Tennessee is a good team, don’t misunderstand me. And things would have a different shape if A.J. Brown and Derrick Henry were healthy. Nonetheless, you’re a magician, Mike Vrabel.

• The Josh Jacobs fantasy matrix is surprisingly easy to solve, so long as you can get the win/loss projected properly. Jacobs has 21 touchdowns in 16 victories in the NFL. In the 19 defeats, he’s scored just three times. Either way, he remains a non-factor in the passing game. Next week’s game against Cincinnati looks like a toss-up.

• There were four active quarterbacks in the Cleveland-New England game and Baker Mayfield ranked the worst of the four. This is not going to end well for the Browns. It’s not a slam dunk that Mayfield gets a second contract here.

• Maybe Bill Belichick hates the Browns almost as much as he hates the Jets. New England didn’t let up in the blowout and had a ball with imaginative play-calling. Belichick never discloses this stuff, but it sure felt like a grudge match.

• The waiver wire was the running back star of Week 10, as Rhamondre Stevenson, Darrell Williams, D’Ernest Johnson, and Mark Ingram were unrostered in most leagues about a month ago. I doubt anyone short of a gigantic league came up with Matt Breida, but Michael Carter was another FAAB find in recent weeks. Everyone mentioned in this graph was RB13 or better through the first 13 games.

• It says a lot about Leonard Fournette that in a bad game for Tampa, he still collected 92 yards and eight receptions. He’s so far inside the circle of trust, you can’t even tell it’s a circle.

• Now that Jakobi Meyers finally has his touchdown (Brian Hoyer, miracle worker), maybe we can focus on Dan Arnold. He’s collected 50 looks this year and turned them into a playable 34-399-0 line, but still doesn’t have a touchdown. (Compare this line to Hunter Henry, who never goes off with yardage, but seems to score every week. He's 100 percent touchdown deodorant.)

• The Vikings finally skimmed 11 targets to Justin Jefferson, which should be standard operating procedure. he had just nine, total, in the losses to Dallas and Baltimore.
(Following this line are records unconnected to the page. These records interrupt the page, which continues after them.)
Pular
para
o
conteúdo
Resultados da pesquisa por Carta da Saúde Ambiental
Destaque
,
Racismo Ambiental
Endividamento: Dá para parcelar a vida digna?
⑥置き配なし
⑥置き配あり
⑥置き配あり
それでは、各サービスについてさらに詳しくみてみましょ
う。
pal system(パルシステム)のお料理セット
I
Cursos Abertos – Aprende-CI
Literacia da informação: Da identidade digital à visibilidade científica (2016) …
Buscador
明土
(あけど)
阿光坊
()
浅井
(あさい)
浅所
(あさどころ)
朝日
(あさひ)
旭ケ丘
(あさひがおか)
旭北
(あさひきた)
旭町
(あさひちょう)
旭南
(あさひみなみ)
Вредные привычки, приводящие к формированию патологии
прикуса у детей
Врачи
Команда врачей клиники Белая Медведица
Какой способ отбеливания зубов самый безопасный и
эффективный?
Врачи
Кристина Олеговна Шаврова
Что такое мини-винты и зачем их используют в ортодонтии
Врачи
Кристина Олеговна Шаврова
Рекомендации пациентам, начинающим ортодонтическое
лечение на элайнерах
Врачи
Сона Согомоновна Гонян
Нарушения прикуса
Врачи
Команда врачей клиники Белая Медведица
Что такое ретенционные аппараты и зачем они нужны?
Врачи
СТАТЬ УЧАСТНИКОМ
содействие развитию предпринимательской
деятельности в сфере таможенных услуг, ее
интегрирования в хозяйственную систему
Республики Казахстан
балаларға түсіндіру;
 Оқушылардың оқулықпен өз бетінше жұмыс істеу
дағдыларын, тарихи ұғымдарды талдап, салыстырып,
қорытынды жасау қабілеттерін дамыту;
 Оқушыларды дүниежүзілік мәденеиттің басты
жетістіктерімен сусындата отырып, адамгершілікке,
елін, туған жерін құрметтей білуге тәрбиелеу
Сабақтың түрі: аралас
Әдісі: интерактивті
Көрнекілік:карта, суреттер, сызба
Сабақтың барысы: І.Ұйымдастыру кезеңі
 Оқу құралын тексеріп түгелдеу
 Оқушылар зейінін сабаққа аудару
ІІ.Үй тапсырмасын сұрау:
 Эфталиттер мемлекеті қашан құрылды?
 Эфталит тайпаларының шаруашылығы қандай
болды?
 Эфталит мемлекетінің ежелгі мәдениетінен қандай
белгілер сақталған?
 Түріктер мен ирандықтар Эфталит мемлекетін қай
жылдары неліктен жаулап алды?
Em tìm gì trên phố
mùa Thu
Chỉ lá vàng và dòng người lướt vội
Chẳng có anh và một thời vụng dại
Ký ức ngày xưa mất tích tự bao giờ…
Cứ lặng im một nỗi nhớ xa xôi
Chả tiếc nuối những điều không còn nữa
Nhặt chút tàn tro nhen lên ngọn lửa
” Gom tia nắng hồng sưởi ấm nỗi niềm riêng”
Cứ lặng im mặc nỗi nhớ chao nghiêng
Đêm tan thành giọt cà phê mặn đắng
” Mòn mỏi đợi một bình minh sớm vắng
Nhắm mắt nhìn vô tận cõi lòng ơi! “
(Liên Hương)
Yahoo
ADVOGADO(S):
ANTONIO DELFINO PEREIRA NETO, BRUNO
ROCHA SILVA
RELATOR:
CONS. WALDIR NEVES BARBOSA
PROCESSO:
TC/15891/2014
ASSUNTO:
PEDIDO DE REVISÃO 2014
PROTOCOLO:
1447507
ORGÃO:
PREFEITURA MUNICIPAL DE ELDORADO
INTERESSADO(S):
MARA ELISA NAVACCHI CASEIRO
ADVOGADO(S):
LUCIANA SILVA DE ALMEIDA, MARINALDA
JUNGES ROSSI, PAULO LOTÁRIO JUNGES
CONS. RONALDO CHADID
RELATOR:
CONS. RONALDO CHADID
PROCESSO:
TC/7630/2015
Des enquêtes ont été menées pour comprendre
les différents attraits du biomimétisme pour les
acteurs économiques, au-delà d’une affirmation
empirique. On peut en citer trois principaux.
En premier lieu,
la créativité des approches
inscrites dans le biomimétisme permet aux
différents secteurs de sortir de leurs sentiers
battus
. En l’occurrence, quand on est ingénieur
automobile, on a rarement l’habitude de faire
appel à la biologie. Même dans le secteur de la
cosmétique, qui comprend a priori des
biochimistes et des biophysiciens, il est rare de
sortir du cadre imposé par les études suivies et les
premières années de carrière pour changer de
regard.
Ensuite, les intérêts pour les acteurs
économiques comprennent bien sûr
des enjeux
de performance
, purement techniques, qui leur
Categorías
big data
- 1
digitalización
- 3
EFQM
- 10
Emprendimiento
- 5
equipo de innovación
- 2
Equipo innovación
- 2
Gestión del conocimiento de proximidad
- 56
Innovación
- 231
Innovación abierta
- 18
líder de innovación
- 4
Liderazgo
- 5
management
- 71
The upcoming schedule is challenging, but there's no good way to defend this guy.

• I get that Dan Campbell was coaching for the win, but at some point you have to accept that a tie is your best reasonable outcome. Campbell did all he could to save time for Pittsburgh at the end of overtime, but the Steelers couldn't finish the job. Shake it all together and neither team winning feels like the just result. No team lets inferior opponents hang around like the Pittsburgh Steelers.